Quotidian Symbols Attack The Yawning Mind



Across from Extra Foods (my current place of employment) sits a Starbucks. I go to this Starbucks for my morning fix and little repose. While sitting by the window I can see two signs in my peripheral vision: a stop sign and a pedestrian crossing sign. Logic dictates that the motor vehicles yield to the pedestrians. The vehicles should obey the concise injunction to STOP. But if one were to create a pictorial narrative out of the signs, if one were to read the symbols like ideograms, the two signs actually tell the pedestrian to STOP. Does this mean the motor vehicle shouldn't STOP if the sign is actually intended for the pedestrian? What we have here is a literal crossroads where symbols could possibly be relativized. This means the world isn't as concrete as we think it is. It is actually more like a pliant holographic goop that contains myriad perspectives.

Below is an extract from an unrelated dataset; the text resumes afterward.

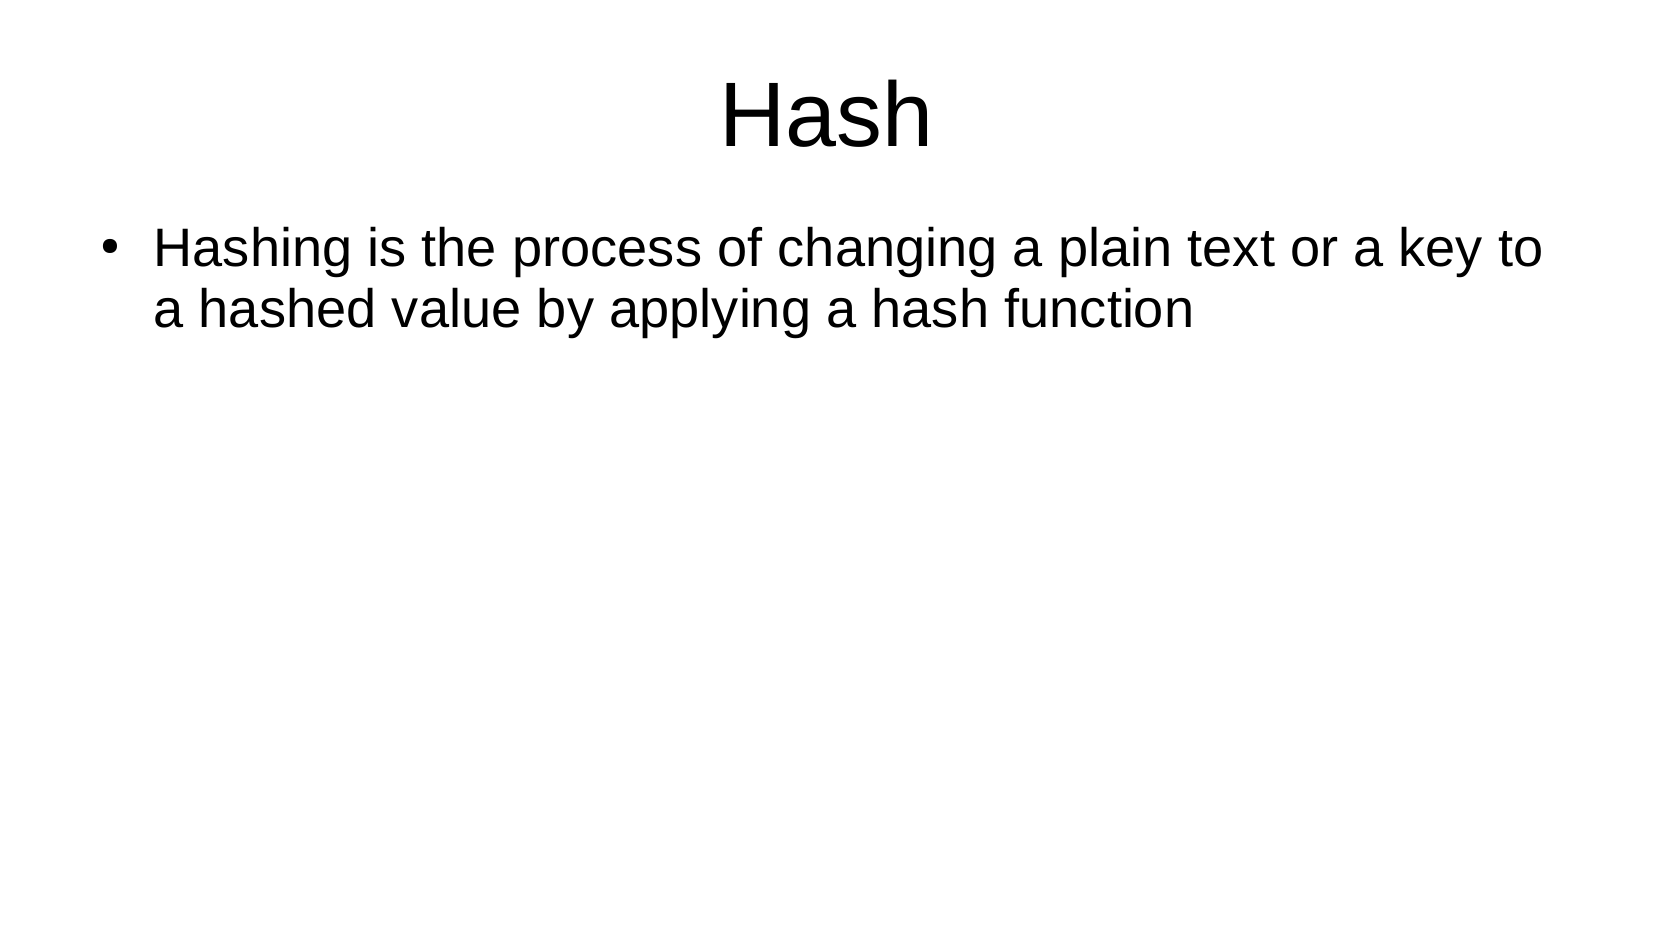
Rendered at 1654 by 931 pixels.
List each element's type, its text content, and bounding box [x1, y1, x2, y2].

list Hashing is the process of changing a plain text or a key to a hashed value by applying a hash function [82, 217, 1571, 758]
title Hash [82, 37, 1571, 193]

The mind, on a daily basis, is inundated with symbols and signs from a world up to its knees in information. Our intellects take these signs and symbols and turn them into cognitive infrastructures, tenements, and landscapes. These cognitive structures in turn become populated with perspectives, wishes, yearnings, ideas, intimations, constructs, and even jetsam and flotsam which is meaningless. Out of these things arises the need to create for creativity's sake. This is a sacred process of recycling and reinventing all the information of the universe, which has indeed existed since the dawn of cosmic being. This is why it is important to understand the world and learn from it. After all, all the stop signs and pedestrian signs are here to teach us just like anything else.

There can be no legitimate separation between the sacred and the profane, for both are branching out on the universal tree.